By Mabell, Dave on August 14, 2019.
Affordable housing, Canada-wide pharmacy care and climate change will be issues raised in Lethbridge during this fall’s federal election campaign.
That’s the plan from Shandi Bleiken, running for the New Democratic Party.
“Everyone I talk to is concerned about the cost of prescription medication and safe housing, the climate crisis, and rhetoric against immigrants, LGBT+ people and our Indigenous neighbours,” she says.
People with access to the medication they need live healthier lives, Bleiken points out.
“I have heard so many stories of people who put off filling prescription medication they need to function, because they cannot afford both medication and living expenses.
“I have heard this from young people not even in their 20s, and from those established in careers with good benefits or who are self-employed, and from seniors.”
People in Lethbridge need more safe, affordable housing, Bleiken says.
“Right now someone making minimum wage needs to work 50 hours a week to afford an average apartment in Lethbridge.”
And that impacts the whole community, she says, from students struggling with food insecurity to seniors. As in many nations, “The solution to homelessness and unsafe living situations will always be providing homes for the people who need them.”
Climate change is a major issue for Lethbridge residents, she’s learned.
“I am already receiving many emails from people in the riding, expressing the need for strong immediate climate policy. They are afraid for their children and families during smoky, increasingly hot summers.”
Bleiken reports one couple expressed how afraid they are to have children, when they aren’t even sure if they will get to retire – or what that retirement could look like in the midst of climate crisis.
“The people I’ve talked to are frustrated that rich corporations are getting away with polluting our planet while the rest of us pay for it.”
Southern Alberta has the capacity to develop wind and solar energy that would not only supply our area but could be sold beyond our borders, she emphasizes.
“We can have clean-energy solutions that create good jobs, instead of a climate crisis that puts our kids at risk.”

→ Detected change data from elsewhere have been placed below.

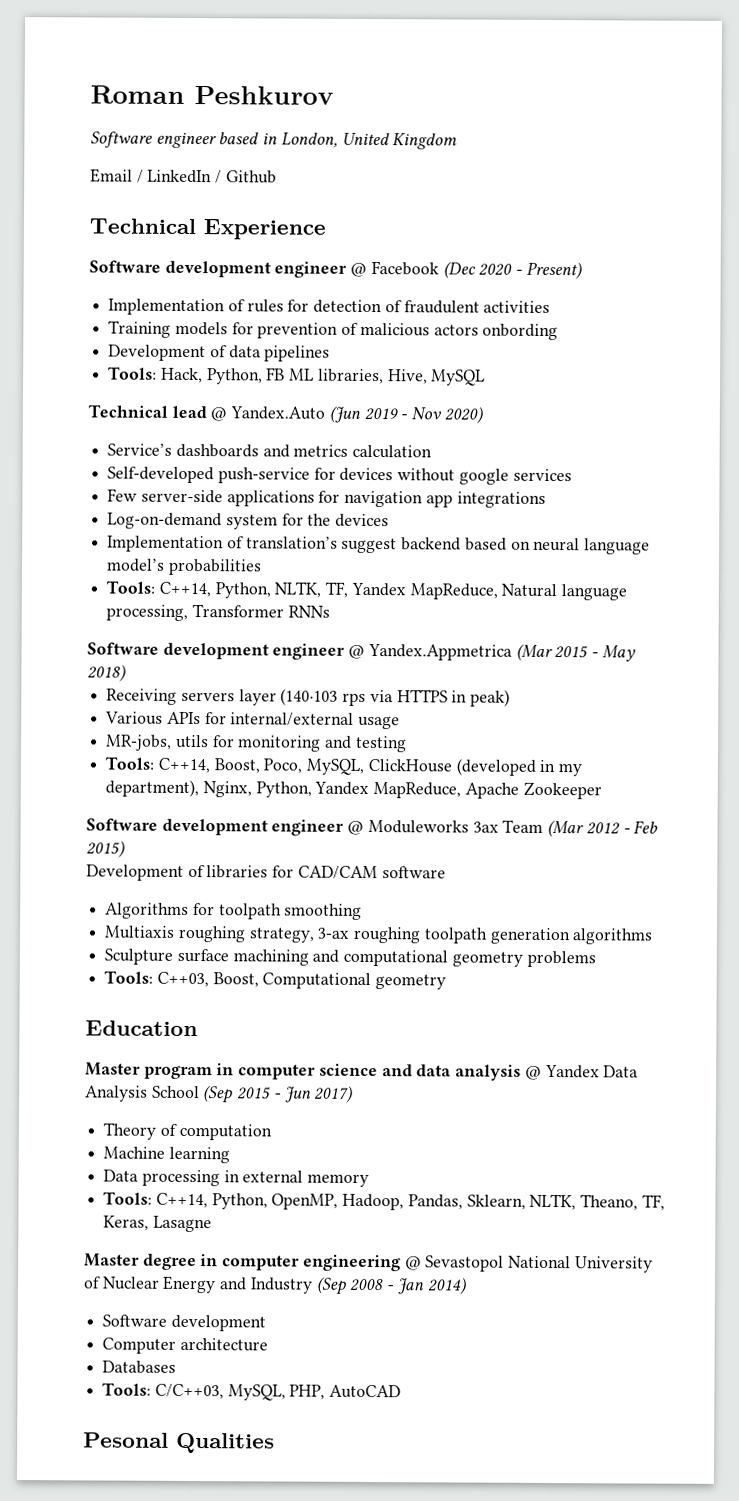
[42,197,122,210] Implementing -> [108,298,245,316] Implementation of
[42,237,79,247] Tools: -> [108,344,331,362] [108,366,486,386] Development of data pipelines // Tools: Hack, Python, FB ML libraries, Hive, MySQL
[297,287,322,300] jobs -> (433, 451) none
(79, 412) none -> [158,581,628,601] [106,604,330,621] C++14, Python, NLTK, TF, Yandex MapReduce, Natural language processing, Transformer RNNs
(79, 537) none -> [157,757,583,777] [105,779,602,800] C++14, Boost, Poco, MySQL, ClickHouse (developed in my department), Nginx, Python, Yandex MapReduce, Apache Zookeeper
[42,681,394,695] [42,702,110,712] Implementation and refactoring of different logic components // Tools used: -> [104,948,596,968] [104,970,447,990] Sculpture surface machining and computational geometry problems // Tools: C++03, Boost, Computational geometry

At the national level, Bleiken says she’s passionate about improving Canada’s immigration system.
“Through my community work and the process of my partner immigrating to Canada, I have experienced first-hand how federal policy can directly impact people’s lives.”
It should be accountable to Canadians and rooted in the values of fairness, respect and dignity, she believes.
“We know that immigrants strengthen our country, and I will always stand against those who would use fear of our neighbours to divide us.”
As a community activist in Lethbridge, Bleiken says she’s committed to implementing the United Nations declaration on Indigenous peoples, to addressing the housing and water crises experienced across the country, and to implementing the Calls for Justice set out by the Inquiry into Murdered and Missing Indigenous Women.
A past president of OUTreach Southern Alberta, Bleiken was selected by Lethbridge residents in a two-way nomination race recently.